Yeah. Under the German system, the other parties can govern with each other, and agree among themselves that they won’t let the AfD into government. Under the British system, it’s up to the voters to work this out. If you don’t want a Reform government, you have to decide in your individual constituency who is most likely to beat them. And the voters are pretty good at this. They’re pretty shrewd. But it’s not a foolproof system at all. And of course, not all voters are thinking in those terms when they vote. So there is a real fear that with an even lower share of votes than Labour got last time, Reform could win a large majority.

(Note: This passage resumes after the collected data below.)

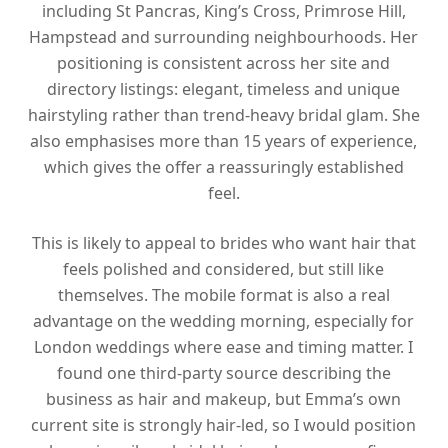
including St Pancras, King’s Cross, Primrose Hill,
Hampstead and surrounding neighbourhoods. Her
positioning is consistent across her site and
directory listings: elegant, timeless and unique
hairstyling rather than trend-heavy bridal glam. She
also emphasises more than 15 years of experience,
which gives the offer a reassuringly established
feel.
This is likely to appeal to brides who want hair that
feels polished and considered, but still like
themselves. The mobile format is also a real
advantage on the wedding morning, especially for
London weddings where ease and timing matter. I
found one third-party source describing the
business as hair and makeup, but Emma’s own
current site is strongly hair-led, so I would position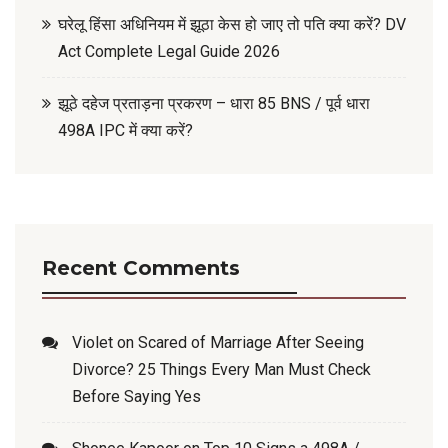
घरेलू हिंसा अधिनियम में झूठा केस हो जाए तो पति क्या करें? DV
Act Complete Legal Guide 2026
झूठे दहेज प्रताड़ना प्रकरण – धारा 85 BNS / पूर्व धारा
498A IPC में क्या करें?
Recent Comments
Violet
on
Scared of Marriage After Seeing
Divorce? 25 Things Every Man Must Check
Before Saying Yes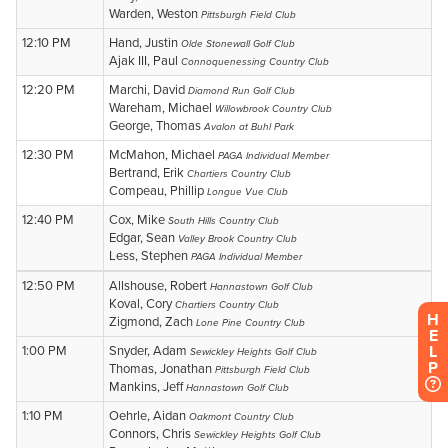
H
E
L
P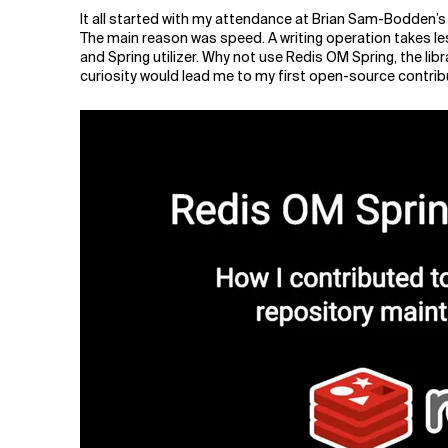
Related Topics
It all started with my attendance at Brian Sam-Bodden’s
The main reason was speed. A writing operation takes les
and Spring utilizer. Why not use Redis OM Spring, the lib
curiosity would lead me to my first open-source contrib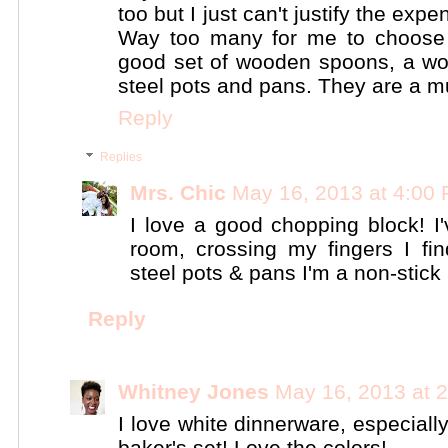
too but I just can't justify the e
Way too many for me to choose bu
good set of wooden spoons, a wo
steel pots and pans. They are a mu
Reply
Replies
Mrs. Chic
May 16, 2013 at 4:00
I love a good chopping block! I
room, crossing my fingers I fin
steel pots & pans I'm a non-stick ki
Reply
Whitney Jones
May 16, 2013 at 
I love white dinnerware, especiall
baker's set! Love the colors!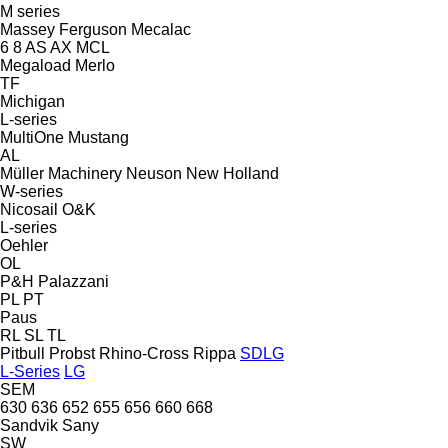
M series
Massey Ferguson
Mecalac
6
8
AS
AX
MCL
Megaload
Merlo
TF
Michigan
L-series
MultiOne
Mustang
AL
Müller Machinery
Neuson
New Holland
W-series
Nicosail
O&K
L-series
Oehler
OL
P&H
Palazzani
PL
PT
Paus
RL
SL
TL
Pitbull
Probst
Rhino-Cross
Rippa
SDLG
L-Series
LG
SEM
630
636
652
655
656
660
668
Sandvik
Sany
SW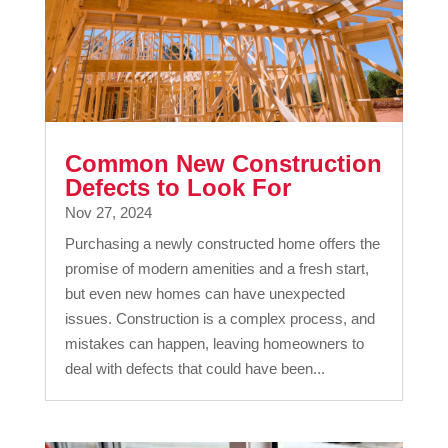
Common New Construction
Defects to Look For
Nov 27, 2024
Purchasing a newly constructed home offers the
promise of modern amenities and a fresh start,
but even new homes can have unexpected
issues. Construction is a complex process, and
mistakes can happen, leaving homeowners to
deal with defects that could have been...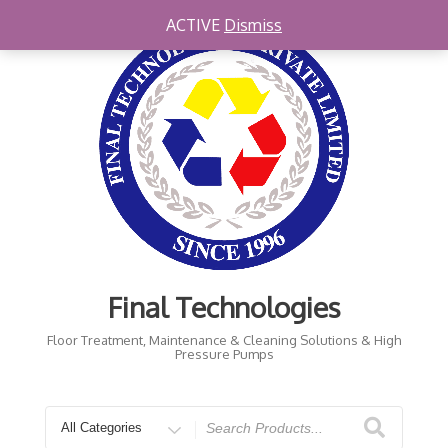
ACTIVE
Dismiss
Final Technologies
Floor Treatment, Maintenance & Cleaning Solutions & High
Pressure Pumps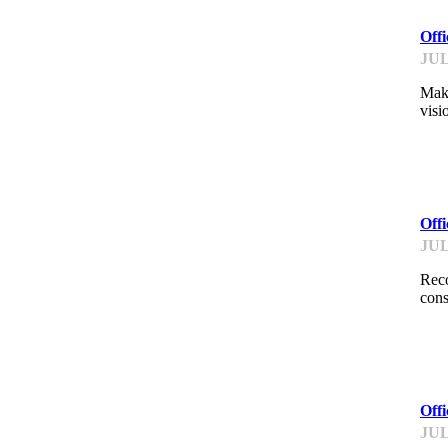
Off
JUL
Make
visi
ME
Off
JUL
Reco
cons
ME
Offi
JUL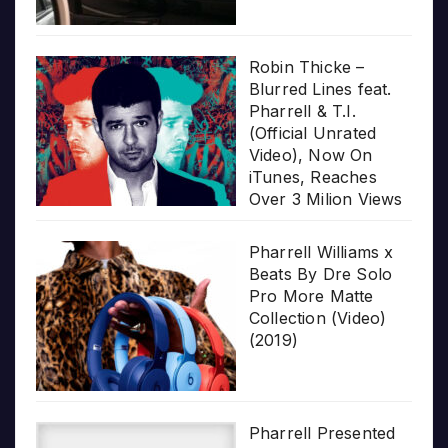
Robin Thicke –
Blurred Lines feat.
Pharrell & T.I.
(Official Unrated
Video), Now On
iTunes, Reaches
Over 3 Milion Views
Pharrell Williams x
Beats By Dre Solo
Pro More Matte
Collection (Video)
(2019)
Pharrell Presented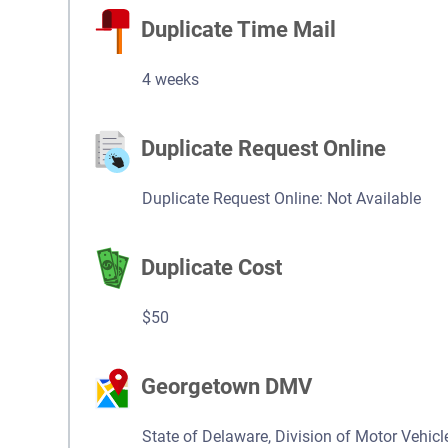
Duplicate Time Mail
4 weeks
Duplicate Request Online
Duplicate Request Online: Not Available
Duplicate Cost
$50
Georgetown DMV
State of Delaware, Division of Motor Vehicl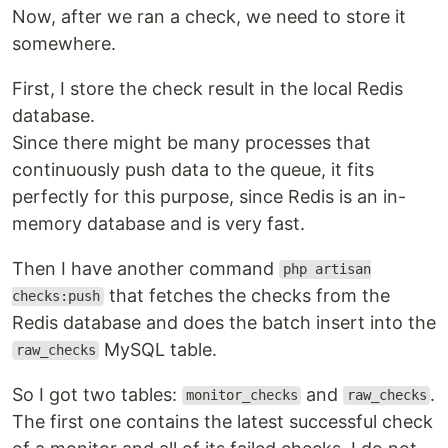
Now, after we ran a check, we need to store it
somewhere.
First, I store the check result in the local Redis
database.
Since there might be many processes that
continuously push data to the queue, it fits
perfectly for this purpose, since Redis is an in-
memory database and is very fast.
Then I have another command
php artisan
that fetches the checks from the
checks:push
Redis database and does the batch insert into the
MySQL table.
raw_checks
So I got two tables:
and
.
monitor_checks
raw_checks
The first one contains the latest successful check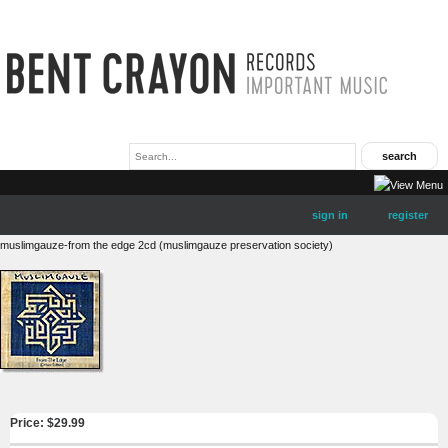
sign in
register
muslimgauze-from the edge 2cd (muslimgauze preservation society)
Price: $
29.99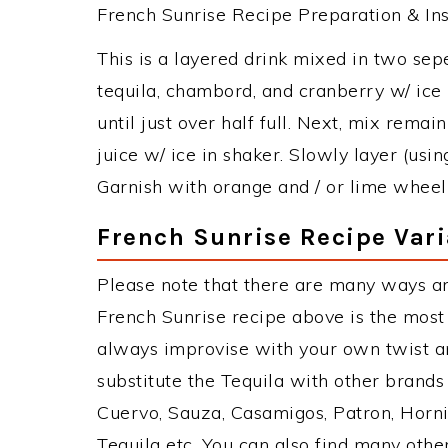
French Sunrise Recipe Preparation & Ins
This is a layered drink mixed in two sep
tequila, chambord, and cranberry w/ ice i
until just over half full. Next, mix remai
juice w/ ice in shaker. Slowly layer (usin
Garnish with orange and / or lime wheel(
French Sunrise Recipe Vari
Please note that there are many ways an
French Sunrise recipe above is the mos
always improvise with your own twist an
substitute the Tequila with other brand
Cuervo, Sauza, Casamigos, Patron, Horni
Tequila etc. You can also find many other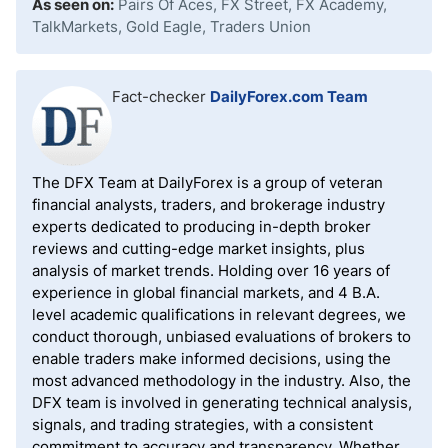
As seen on:
Pairs Of Aces, FX Street, FX Academy,
TalkMarkets, Gold Eagle, Traders Union
Fact-checker
DailyForex.com Team
The DFX Team at DailyForex is a group of veteran
financial analysts, traders, and brokerage industry
experts dedicated to producing in-depth broker
reviews and cutting-edge market insights, plus
analysis of market trends. Holding over 16 years of
experience in global financial markets, and 4 B.A.
level academic qualifications in relevant degrees, we
conduct thorough, unbiased evaluations of brokers to
enable traders make informed decisions, using the
most advanced methodology in the industry. Also, the
DFX team is involved in generating technical analysis,
signals, and trading strategies, with a consistent
commitment to accuracy and transparency. Whether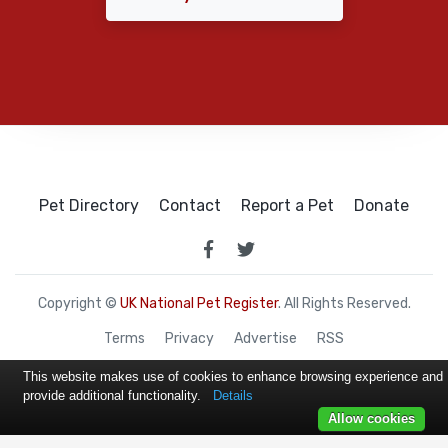
Pet Directory
Contact
Report a Pet
Donate
Copyright ©
UK National Pet Register
. All Rights Reserved.
Terms
Privacy
Advertise
RSS
This website makes use of cookies to enhance browsing experience and
provide additional functionality.
Details
Allow cookies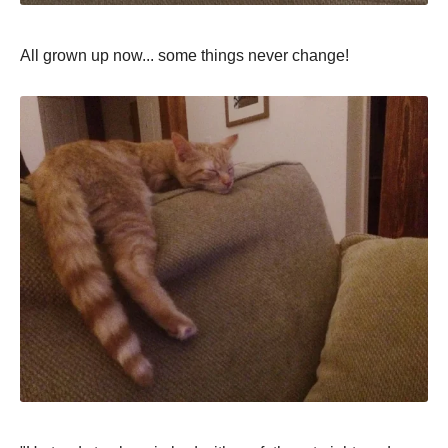
All grown uр now... some things never change!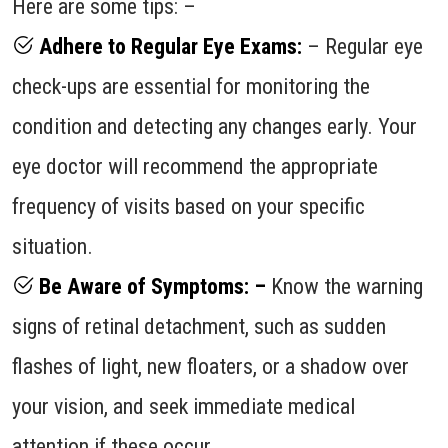
Here are some tips: –
Adhere to Regular Eye Exams:
– Regular eye
check-ups are essential for monitoring the
condition and detecting any changes early. Your
eye doctor will recommend the appropriate
frequency of visits based on your specific
situation.
Be Aware of Symptoms: –
Know the warning
signs of retinal detachment, such as sudden
flashes of light, new floaters, or a shadow over
your vision, and seek immediate medical
attention if these occur.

What is the Reform Party right now? Farage has had different incarnations in his career and has led different types of political parties, but where do you see Reform on the spectrum of other right-wing nationalist parties?
Farage has been through various guises. But like all of Farage’s parties, Reform is very much his party. He absolutely dominates it. In the earlier guises, his parties had a single issue: Get Britain out of the European Union. Once that was successful, he then pivoted to Reform, making it essentially an anti-immigration party. That’s complicated now in Britain because net migration has fallen dramatically, and although that fact hasn’t quite filtered through to the electorate, it’s starting to filter through. It’s much harder to make the anti-immigration case now. And so he’s pivoted to turning Reform into a climate-skeptic party. It’s still an anti-immigration party for sure. It’s also an anti-welfare party; there’s quite a lot of rhetoric about paring back the welfare state.
But the really interesting thing with Reform is that about six months ago, they clearly thought they had a chance of replacing the Conservatives. They were riding high in the polls. The Conservatives looked very weak. Kemi Badenoch, their leader, had had a very rocky start after succeeding former Prime Minister Rishi Sunak. And Farage started doing the thing he said he’d never do, which is recruiting former Tory politicians into his ranks, and it damaged him. These were people associated with the failed governments of Theresa May and Boris Johnson and, God forbid, Liz Truss. And it made Reform look like a sort of warmed-up, or not even warmed-up, Conservative party. And I think he’s recognized that was a mistake. And in these elections, he’s gone back to what he does best, which is making it about Farage and a kind of rabble-rousing populist politics.
And it’s very effective, but it has a ceiling. If he could replace the Conservative Party and get forty per cent of the vote, he would be Prime Minister. And this kind of populism probably takes him maximally to thirty per cent of the vote, which could be enough.